Question 4.14: Impact Loading on a Shaft A shaft of diameter d and length L...

The area properties of the shaft are

A=\frac{\pi(3)^2}{4}=7.069  in ^2, \quad J=\frac{\pi(3)^4}{32}=7.952  in ^4

The angular velocity equals

\omega=n\left(\frac{2 \pi}{60}\right)=150\left(\frac{2 \pi}{60}\right)=5 \pi  rad / s

a. The kinetic energy of the flywheel must be absorbed by the shaft. So, substituting Equation 4.43 into Equation 4.41, we have

E_k=\frac{1}{2} I \omega^2                (4.41)

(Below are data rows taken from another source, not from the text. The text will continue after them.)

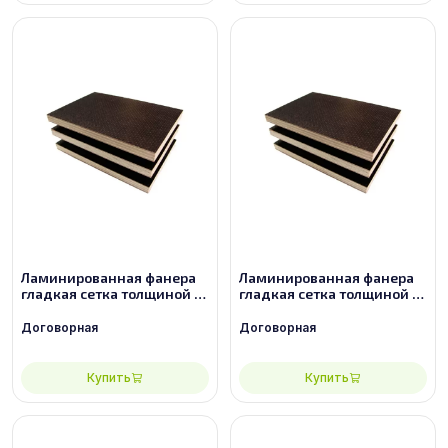
Ламинированная фанера
Ламинированная фанера
гладкая сетка толщиной 9
гладкая сетка толщиной 12
мм размером 2440х1220,
мм размером 2440х1220,
сорт 3/3
сорт 2/2
Договорная
Договорная
Купить
Купить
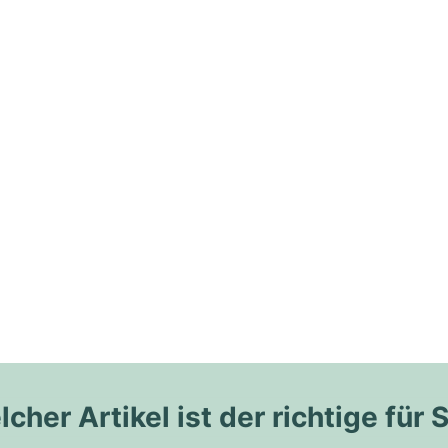
cher Artikel ist der richtige für 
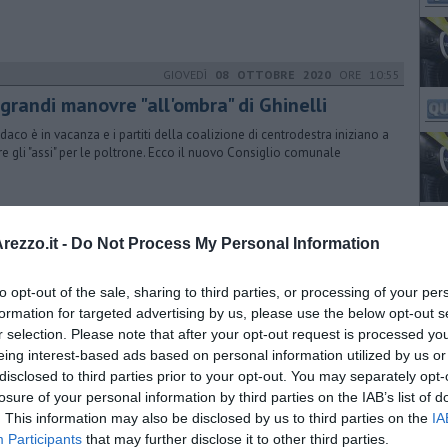
GIOVEDÌ
08 OTTOBRE 2020
ORE 10:55
grandi manovre "all'ombra" di Ghinelli
indaco è in vacanza e i partiti della coalizione di centrodestra iniziano a
re gli "assi" per le poltrone. Ecco il nuovo Consiglio comunale
LUNEDÌ
01 FEBBRAIO 2021
ORE 14:30
ezzo.it -
Do Not Process My Personal Information
rezzo-Gubbio: fischia Marcenaro di Genova
to opt-out of the sale, sharing to third parties, or processing of your per
un precedente con l'Arezzo in 4 anni in C. Fontemurato di Roma e
caglini di Vasto saranno i suoi assistenti. Quarto ufficiale Ancora di
formation for targeted advertising by us, please use the below opt-out s
a
r selection. Please note that after your opt-out request is processed y
eing interest-based ads based on personal information utilized by us or
disclosed to third parties prior to your opt-out. You may separately opt-
LUNEDÌ
22 FEBBRAIO 2021
ORE 09:00
losure of your personal information by third parties on the IAB’s list of
. This information may also be disclosed by us to third parties on the
IA
ngas, atto per costituirsi parte civile
Participants
that may further disclose it to other third parties.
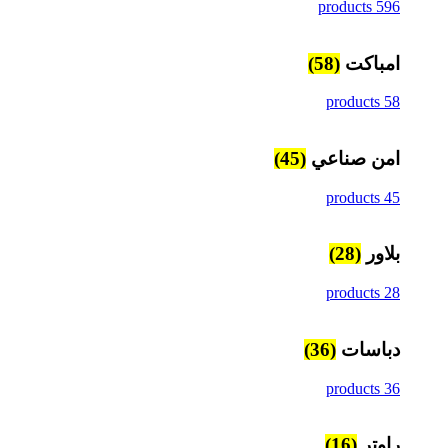
596 products
امباكت
(58)
58 products
امن صناعي
(45)
45 products
بلاور
(28)
28 products
دباسات
(36)
36 products
راوتر
(16)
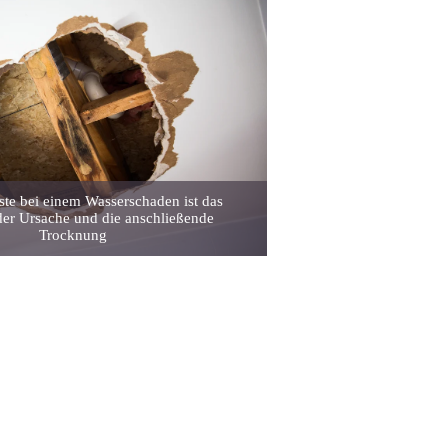
ste bei einem Wasserschaden ist das
der Ursache und die anschließende
Trocknung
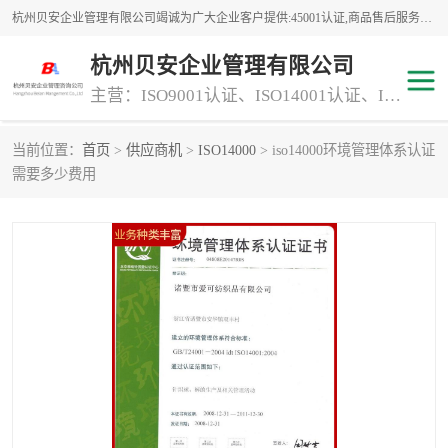
杭州贝安企业管理有限公司竭诚为广大企业客户提供:45001认证,商品售后服务认证,CE认证,知识产权体系认证,iso体系认证等服务,公司提供一条认证服务,方便快捷.
杭州贝安企业管理有限公司
主营：ISO9001认证、ISO14001认证、ISO认证、ISO22000认证、ISO/TS16949认证,FSC森林认证
当前位置：
首页
>
供应商机
>
ISO14000
> iso14000环境管理体系认证
商品售后服务认证
常规投标加分服务项目
需要多少费用
专业资质评价证书(1)
ISO9000
ISO14000
45001认证
GJB 9001C-2017
知识产权体系认证
工程承包
交通运输服务
ITSS认证
消防设施工程专业承包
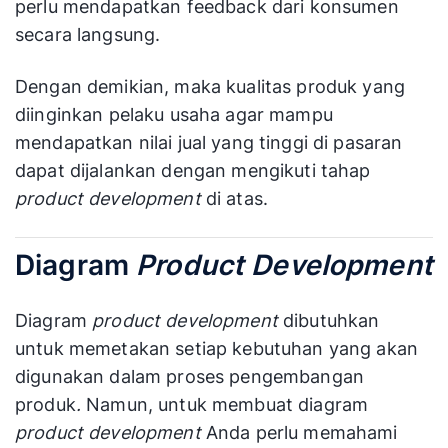
perlu mendapatkan feedback dari konsumen
secara langsung.
Dengan demikian, maka kualitas produk yang
diinginkan pelaku usaha agar mampu
mendapatkan nilai jual yang tinggi di pasaran
dapat dijalankan dengan mengikuti tahap
product development
di atas.
Diagram
Product Development
Diagram
product development
dibutuhkan
untuk memetakan setiap kebutuhan yang akan
digunakan dalam proses pengembangan
produk
.
Namun, untuk membuat diagram
product development
Anda perlu memahami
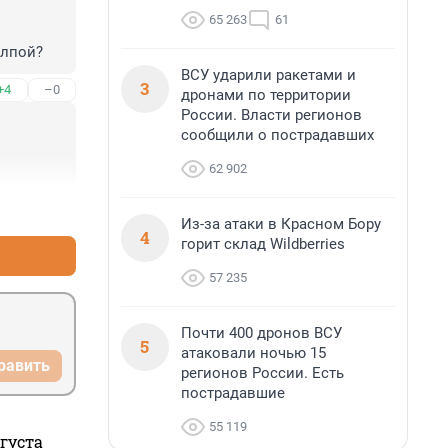
65 263
61
олпой?
ВСУ ударили ракетами и
3
+4
–0
дронами по территории
России. Власти регионов
сообщили о пострадавших
62 902
+5
–0
Из-за атаки в Красном Бору
4
горит склад Wildberries
57 235
Почти 400 дронов ВСУ
5
атаковали ночью 15
равить
регионов России. Есть
пострадавшие
55 119
густа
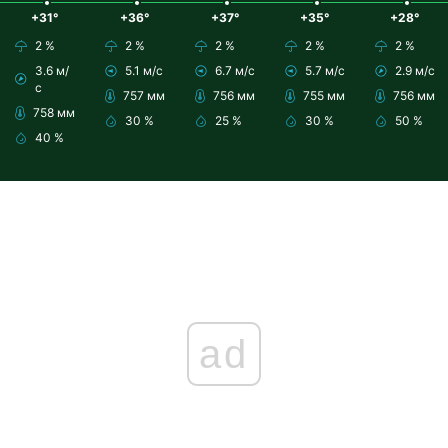
+31°
+36°
+37°
+35°
+28°
2 %
2 %
2 %
2 %
2 %
3.6 м/
5.1 м/с
6.7 м/с
5.7 м/с
2.9 м/с
с
757 мм
756 мм
755 мм
756 мм
758 мм
30 %
25 %
30 %
50 %
40 %
ad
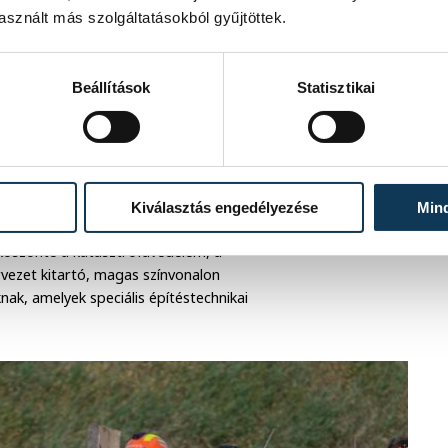
sznált más szolgáltatásokból gyűjtöttek.
merával kezdték meg az áldozat
Beállítások
Statisztikai
bevonásával stabilizálták az épületet,
évő sérültet, akire egy gerenda
elyek a bejárat és az áldozat közé
ősök az állapotát, mielőtt kihozták az
Kiválasztás engedélyezése
Min
köszönte a katasztrófavédelem, a
rvezet kitartó, magas színvonalon
nak, amelyek speciális építéstechnikai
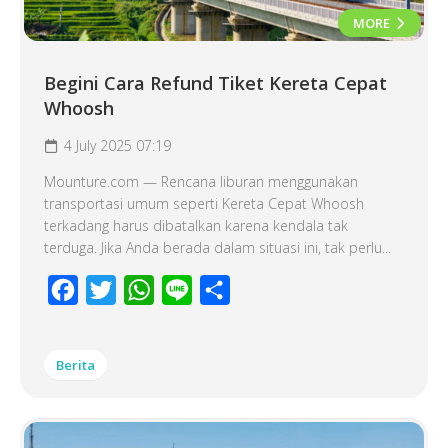
MORE
Begini Cara Refund Tiket Kereta Cepat
Whoosh
4 July 2025 07:19
Mounture.com — Rencana liburan menggunakan
transportasi umum seperti Kereta Cepat Whoosh
terkadang harus dibatalkan karena kendala tak
terduga. Jika Anda berada dalam situasi ini, tak perlu...
Facebook
Twitter
WhatsApp
Line
Share
Berita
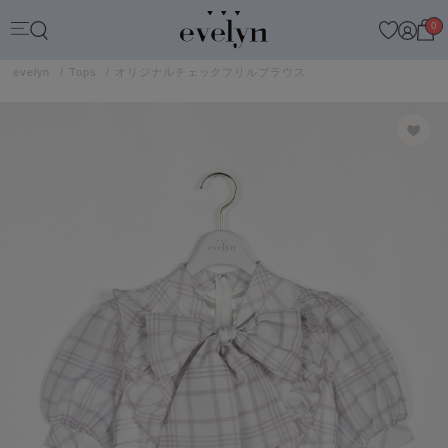
0
evelyn
Tops
オリジナルチェックフリルブラウス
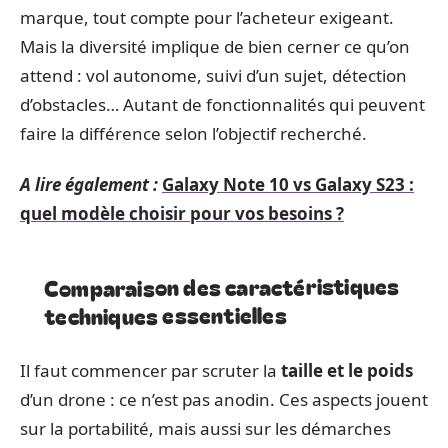
marque, tout compte pour l’acheteur exigeant.
Mais la diversité implique de bien cerner ce qu’on
attend : vol autonome, suivi d’un sujet, détection
d’obstacles… Autant de fonctionnalités qui peuvent
faire la différence selon l’objectif recherché.
A lire également :
Galaxy Note 10 vs Galaxy S23 :
quel modèle choisir pour vos besoins ?
Comparaison des caractéristiques
techniques essentielles
Il faut commencer par scruter la
taille et le poids
d’un drone : ce n’est pas anodin. Ces aspects jouent
sur la portabilité, mais aussi sur les démarches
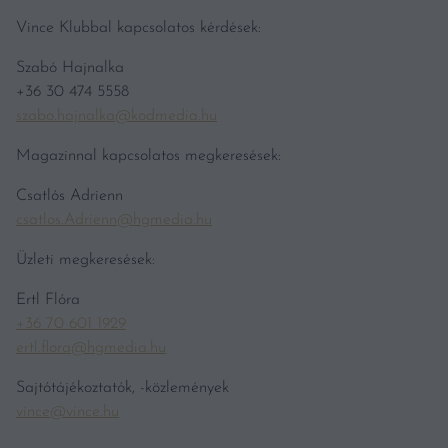
Vince Klubbal kapcsolatos kérdések:
Szabó Hajnalka
+36 30 474 5558
szabo.hajnalka@kodmedia.hu
Magazinnal kapcsolatos megkeresések:
Csatlós Adrienn
csatlos.Adrienn@hgmedia.hu
Üzleti megkeresések:
Ertl Flóra
+36 70 601 1929
ertl.flora@hgmedia.hu
Sajtótájékoztatók, -közlemények
vince@vince.hu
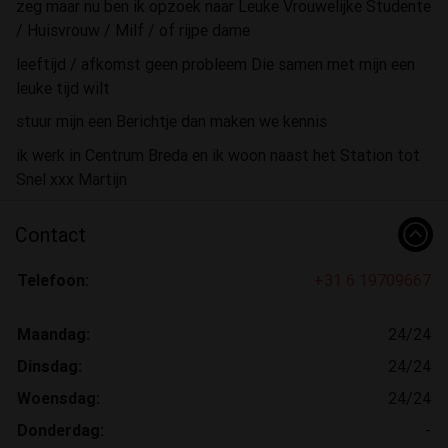
zeg maar nu ben ik opzoek naar Leuke Vrouwelijke Studente
/ Huisvrouw / Milf / of rijpe dame
leeftijd / afkomst geen probleem Die samen met mijn een
leuke tijd wilt
stuur mijn een Berichtje dan maken we kennis
ik werk in Centrum Breda en ik woon naast het Station tot
Snel xxx Martijn
Contact
Telefoon:
+31 6 19709667
Maandag:
24/24
Dinsdag:
24/24
Woensdag:
24/24
Donderdag:
-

I = mr^{2}                     (4.43)

\begin{aligned} E_k &=\frac{W \omega^2 r^2}{2 g} \\ &=\frac{120(5 \pi)^2(10)^2}{2(386)}=3835  in \cdot lb \end{aligned}                     (a)

From Equation 4.39a,

\begin{aligned} \phi_{\max } &=\sqrt{\frac{2 E_k L}{G J}}=\left[\frac{2(3835)(2.5 \times 12)}{\left(11.5 \times 10^6\right)(7.952)}\right]^{1 / 2} \\ &=0.05 rad =2.87^{\circ} \end{aligned}

b. Through the use of Equation 4.40,

\begin{aligned} \tau_{\max } &=2 \sqrt{\frac{E_k G}{A L}}=2\left[\frac{(3835 \left(11.5 \times 10^6\right)}{(7.069)(2.5 \times 12)}\right]^{1 / 2} \\ &=28.84  ksi \end{aligned}

Comment: The stress is within the elastic range, 28.84 < 30, and hence assumption 2 of Section 4.7 is satisfied.